- Exercise requirements -
Quote each record exactly, please, leaving none out.
(Data provided)
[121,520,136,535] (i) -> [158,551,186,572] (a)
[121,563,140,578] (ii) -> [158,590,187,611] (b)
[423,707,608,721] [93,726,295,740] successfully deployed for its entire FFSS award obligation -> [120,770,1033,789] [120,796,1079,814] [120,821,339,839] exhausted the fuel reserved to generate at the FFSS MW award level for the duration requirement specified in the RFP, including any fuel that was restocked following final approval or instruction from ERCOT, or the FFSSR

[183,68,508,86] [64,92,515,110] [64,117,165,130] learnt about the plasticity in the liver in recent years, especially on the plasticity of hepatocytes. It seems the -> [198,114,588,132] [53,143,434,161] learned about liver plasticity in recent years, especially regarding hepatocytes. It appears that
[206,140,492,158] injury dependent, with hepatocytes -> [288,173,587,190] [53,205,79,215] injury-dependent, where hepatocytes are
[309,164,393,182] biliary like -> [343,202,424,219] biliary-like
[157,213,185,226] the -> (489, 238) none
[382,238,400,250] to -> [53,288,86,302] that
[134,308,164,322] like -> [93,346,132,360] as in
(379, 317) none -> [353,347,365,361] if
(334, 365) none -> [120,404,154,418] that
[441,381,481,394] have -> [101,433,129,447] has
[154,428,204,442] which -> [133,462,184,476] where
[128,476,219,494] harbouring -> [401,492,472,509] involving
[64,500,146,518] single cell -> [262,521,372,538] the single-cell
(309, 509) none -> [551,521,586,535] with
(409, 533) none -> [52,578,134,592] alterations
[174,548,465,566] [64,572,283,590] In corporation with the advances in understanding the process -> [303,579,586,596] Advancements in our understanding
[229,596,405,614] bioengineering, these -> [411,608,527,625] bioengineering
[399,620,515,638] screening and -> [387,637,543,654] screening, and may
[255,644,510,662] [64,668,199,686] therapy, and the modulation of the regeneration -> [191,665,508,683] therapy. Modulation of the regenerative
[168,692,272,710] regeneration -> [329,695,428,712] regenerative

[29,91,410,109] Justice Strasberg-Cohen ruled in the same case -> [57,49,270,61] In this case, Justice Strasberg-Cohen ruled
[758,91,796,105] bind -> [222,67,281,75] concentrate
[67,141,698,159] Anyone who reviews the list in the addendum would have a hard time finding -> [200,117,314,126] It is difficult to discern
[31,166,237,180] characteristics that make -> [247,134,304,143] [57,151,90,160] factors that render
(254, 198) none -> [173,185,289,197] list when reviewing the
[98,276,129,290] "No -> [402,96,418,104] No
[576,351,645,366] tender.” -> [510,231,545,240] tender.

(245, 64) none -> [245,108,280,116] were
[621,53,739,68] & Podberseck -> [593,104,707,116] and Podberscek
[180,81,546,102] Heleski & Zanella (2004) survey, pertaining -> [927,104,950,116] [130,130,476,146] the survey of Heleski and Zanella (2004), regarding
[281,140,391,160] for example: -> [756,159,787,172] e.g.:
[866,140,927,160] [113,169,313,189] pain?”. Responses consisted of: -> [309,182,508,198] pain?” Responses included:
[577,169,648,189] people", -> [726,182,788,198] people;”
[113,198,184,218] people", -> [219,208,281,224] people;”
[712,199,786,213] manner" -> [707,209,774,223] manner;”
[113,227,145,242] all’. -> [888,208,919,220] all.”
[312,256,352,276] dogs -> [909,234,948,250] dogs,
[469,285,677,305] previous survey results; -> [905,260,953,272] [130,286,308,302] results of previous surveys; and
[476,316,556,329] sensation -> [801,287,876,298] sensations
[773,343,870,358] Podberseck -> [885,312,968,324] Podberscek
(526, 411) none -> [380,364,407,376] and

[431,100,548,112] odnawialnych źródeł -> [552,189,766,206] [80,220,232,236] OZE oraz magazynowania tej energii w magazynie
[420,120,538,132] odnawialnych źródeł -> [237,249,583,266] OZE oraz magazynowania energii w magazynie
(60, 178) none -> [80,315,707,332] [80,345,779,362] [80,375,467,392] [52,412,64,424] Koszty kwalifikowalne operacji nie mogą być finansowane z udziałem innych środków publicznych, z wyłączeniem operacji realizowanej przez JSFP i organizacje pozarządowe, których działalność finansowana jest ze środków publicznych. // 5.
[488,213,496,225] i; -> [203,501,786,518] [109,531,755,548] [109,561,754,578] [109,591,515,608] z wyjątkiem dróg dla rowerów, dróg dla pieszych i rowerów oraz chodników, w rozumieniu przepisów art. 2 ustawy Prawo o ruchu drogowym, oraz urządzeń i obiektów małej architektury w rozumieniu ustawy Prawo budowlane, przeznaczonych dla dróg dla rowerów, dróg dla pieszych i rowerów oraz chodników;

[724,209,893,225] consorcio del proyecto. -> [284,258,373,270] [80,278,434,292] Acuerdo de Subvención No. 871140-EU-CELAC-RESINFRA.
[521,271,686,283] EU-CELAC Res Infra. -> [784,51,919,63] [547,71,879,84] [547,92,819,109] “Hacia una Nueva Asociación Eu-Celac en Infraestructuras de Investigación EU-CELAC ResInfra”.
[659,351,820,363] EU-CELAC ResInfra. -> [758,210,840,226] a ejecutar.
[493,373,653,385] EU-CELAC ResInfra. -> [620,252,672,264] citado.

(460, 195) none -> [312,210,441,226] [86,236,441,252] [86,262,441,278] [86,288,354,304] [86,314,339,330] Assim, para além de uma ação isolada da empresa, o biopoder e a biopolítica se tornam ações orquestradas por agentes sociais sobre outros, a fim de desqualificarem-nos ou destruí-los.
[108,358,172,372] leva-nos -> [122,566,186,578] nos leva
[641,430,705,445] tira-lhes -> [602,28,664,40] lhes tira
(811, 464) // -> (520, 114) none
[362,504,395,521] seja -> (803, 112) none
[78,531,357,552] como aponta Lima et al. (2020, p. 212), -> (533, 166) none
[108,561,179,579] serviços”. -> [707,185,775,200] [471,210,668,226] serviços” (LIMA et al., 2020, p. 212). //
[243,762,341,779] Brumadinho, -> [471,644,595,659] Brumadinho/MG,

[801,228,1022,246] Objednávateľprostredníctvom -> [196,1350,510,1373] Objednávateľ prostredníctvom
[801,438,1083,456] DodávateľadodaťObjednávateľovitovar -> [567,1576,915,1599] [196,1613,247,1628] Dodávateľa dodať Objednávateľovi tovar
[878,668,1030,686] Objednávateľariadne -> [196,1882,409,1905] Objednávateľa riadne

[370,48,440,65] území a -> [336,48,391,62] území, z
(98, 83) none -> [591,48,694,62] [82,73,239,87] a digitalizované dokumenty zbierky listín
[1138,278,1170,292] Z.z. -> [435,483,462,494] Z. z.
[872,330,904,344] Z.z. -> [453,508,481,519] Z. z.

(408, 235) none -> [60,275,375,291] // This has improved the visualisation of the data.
(End Data provided)
- Result below -
[121,520,136,535] (i) -> [158,551,186,572] (a)
[121,563,140,578] (ii) -> [158,590,187,611] (b)
[423,707,608,721] [93,726,295,740] successfully deployed for its entire FFSS award obligation -> [120,770,1033,789] [120,796,1079,814] [120,821,339,839] exhausted the fuel reserved to generate at the FFSS MW award level for the duration requirement specified in the RFP, including any fuel that was restocked following final approval or instruction from ERCOT, or the FFSSR

[183,68,508,86] [64,92,515,110] [64,117,165,130] learnt about the plasticity in the liver in recent years, especially on the plasticity of hepatocytes. It seems the -> [198,114,588,132] [53,143,434,161] learned about liver plasticity in recent years, especially regarding hepatocytes. It appears that
[206,140,492,158] injury dependent, with hepatocytes -> [288,173,587,190] [53,205,79,215] injury-dependent, where hepatocytes are
[309,164,393,182] biliary like -> [343,202,424,219] biliary-like
[157,213,185,226] the -> (489, 238) none
[382,238,400,250] to -> [53,288,86,302] that
[134,308,164,322] like -> [93,346,132,360] as in
(379, 317) none -> [353,347,365,361] if
(334, 365) none -> [120,404,154,418] that
[441,381,481,394] have -> [101,433,129,447] has
[154,428,204,442] which -> [133,462,184,476] where
[128,476,219,494] harbouring -> [401,492,472,509] involving
[64,500,146,518] single cell -> [262,521,372,538] the single-cell
(309, 509) none -> [551,521,586,535] with
(409, 533) none -> [52,578,134,592] alterations
[174,548,465,566] [64,572,283,590] In corporation with the advances in understanding the process -> [303,579,586,596] Advancements in our understanding
[229,596,405,614] bioengineering, these -> [411,608,527,625] bioengineering
[399,620,515,638] screening and -> [387,637,543,654] screening, and may
[255,644,510,662] [64,668,199,686] therapy, and the modulation of the regeneration -> [191,665,508,683] therapy. Modulation of the regenerative
[168,692,272,710] regeneration -> [329,695,428,712] regenerative

[29,91,410,109] Justice Strasberg-Cohen ruled in the same case -> [57,49,270,61] In this case, Justice Strasberg-Cohen ruled
[758,91,796,105] bind -> [222,67,281,75] concentrate
[67,141,698,159] Anyone who reviews the list in the addendum would have a hard time finding -> [200,117,314,126] It is difficult to discern
[31,166,237,180] characteristics that make -> [247,134,304,143] [57,151,90,160] factors that render
(254, 198) none -> [173,185,289,197] list when reviewing the
[98,276,129,290] "No -> [402,96,418,104] No
[576,351,645,366] tender.” -> [510,231,545,240] tender.

(245, 64) none -> [245,108,280,116] were
[621,53,739,68] & Podberseck -> [593,104,707,116] and Podberscek
[180,81,546,102] Heleski & Zanella (2004) survey, pertaining -> [927,104,950,116] [130,130,476,146] the survey of Heleski and Zanella (2004), regarding
[281,140,391,160] for example: -> [756,159,787,172] e.g.:
[866,140,927,160] [113,169,313,189] pain?”. Responses consisted of: -> [309,182,508,198] pain?” Responses included:
[577,169,648,189] people", -> [726,182,788,198] people;”
[113,198,184,218] people", -> [219,208,281,224] people;”
[712,199,786,213] manner" -> [707,209,774,223] manner;”
[113,227,145,242] all’. -> [888,208,919,220] all.”
[312,256,352,276] dogs -> [909,234,948,250] dogs,
[469,285,677,305] previous survey results; -> [905,260,953,272] [130,286,308,302] results of previous surveys; and
[476,316,556,329] sensation -> [801,287,876,298] sensations
[773,343,870,358] Podberseck -> [885,312,968,324] Podberscek
(526, 411) none -> [380,364,407,376] and

[431,100,548,112] odnawialnych źródeł -> [552,189,766,206] [80,220,232,236] OZE oraz magazynowania tej energii w magazynie
[420,120,538,132] odnawialnych źródeł -> [237,249,583,266] OZE oraz magazynowania energii w magazynie
(60, 178) none -> [80,315,707,332] [80,345,779,362] [80,375,467,392] [52,412,64,424] Koszty kwalifikowalne operacji nie mogą być finansowane z udziałem innych środków publicznych, z wyłączeniem operacji realizowanej przez JSFP i organizacje pozarządowe, których działalność finansowana jest ze środków publicznych. // 5.
[488,213,496,225] i; -> [203,501,786,518] [109,531,755,548] [109,561,754,578] [109,591,515,608] z wyjątkiem dróg dla rowerów, dróg dla pieszych i rowerów oraz chodników, w rozumieniu przepisów art. 2 ustawy Prawo o ruchu drogowym, oraz urządzeń i obiektów małej architektury w rozumieniu ustawy Prawo budowlane, przeznaczonych dla dróg dla rowerów, dróg dla pieszych i rowerów oraz chodników;

[724,209,893,225] consorcio del proyecto. -> [284,258,373,270] [80,278,434,292] Acuerdo de Subvención No. 871140-EU-CELAC-RESINFRA.
[521,271,686,283] EU-CELAC Res Infra. -> [784,51,919,63] [547,71,879,84] [547,92,819,109] “Hacia una Nueva Asociación Eu-Celac en Infraestructuras de Investigación EU-CELAC ResInfra”.
[659,351,820,363] EU-CELAC ResInfra. -> [758,210,840,226] a ejecutar.
[493,373,653,385] EU-CELAC ResInfra. -> [620,252,672,264] citado.

(460, 195) none -> [312,210,441,226] [86,236,441,252] [86,262,441,278] [86,288,354,304] [86,314,339,330] Assim, para além de uma ação isolada da empresa, o biopoder e a biopolítica se tornam ações orquestradas por agentes sociais sobre outros, a fim de desqualificarem-nos ou destruí-los.
[108,358,172,372] leva-nos -> [122,566,186,578] nos leva
[641,430,705,445] tira-lhes -> [602,28,664,40] lhes tira
(811, 464) // -> (520, 114) none
[362,504,395,521] seja -> (803, 112) none
[78,531,357,552] como aponta Lima et al. (2020, p. 212), -> (533, 166) none
[108,561,179,579] serviços”. -> [707,185,775,200] [471,210,668,226] serviços” (LIMA et al., 2020, p. 212). //
[243,762,341,779] Brumadinho, -> [471,644,595,659] Brumadinho/MG,

[801,228,1022,246] Objednávateľprostredníctvom -> [196,1350,510,1373] Objednávateľ prostredníctvom
[801,438,1083,456] DodávateľadodaťObjednávateľovitovar -> [567,1576,915,1599] [196,1613,247,1628] Dodávateľa dodať Objednávateľovi tovar
[878,668,1030,686] Objednávateľariadne -> [196,1882,409,1905] Objednávateľa riadne

[370,48,440,65] území a -> [336,48,391,62] území, z
(98, 83) none -> [591,48,694,62] [82,73,239,87] a digitalizované dokumenty zbierky listín
[1138,278,1170,292] Z.z. -> [435,483,462,494] Z. z.
[872,330,904,344] Z.z. -> [453,508,481,519] Z. z.

(408, 235) none -> [60,275,375,291] // This has improved the visualisation of the data.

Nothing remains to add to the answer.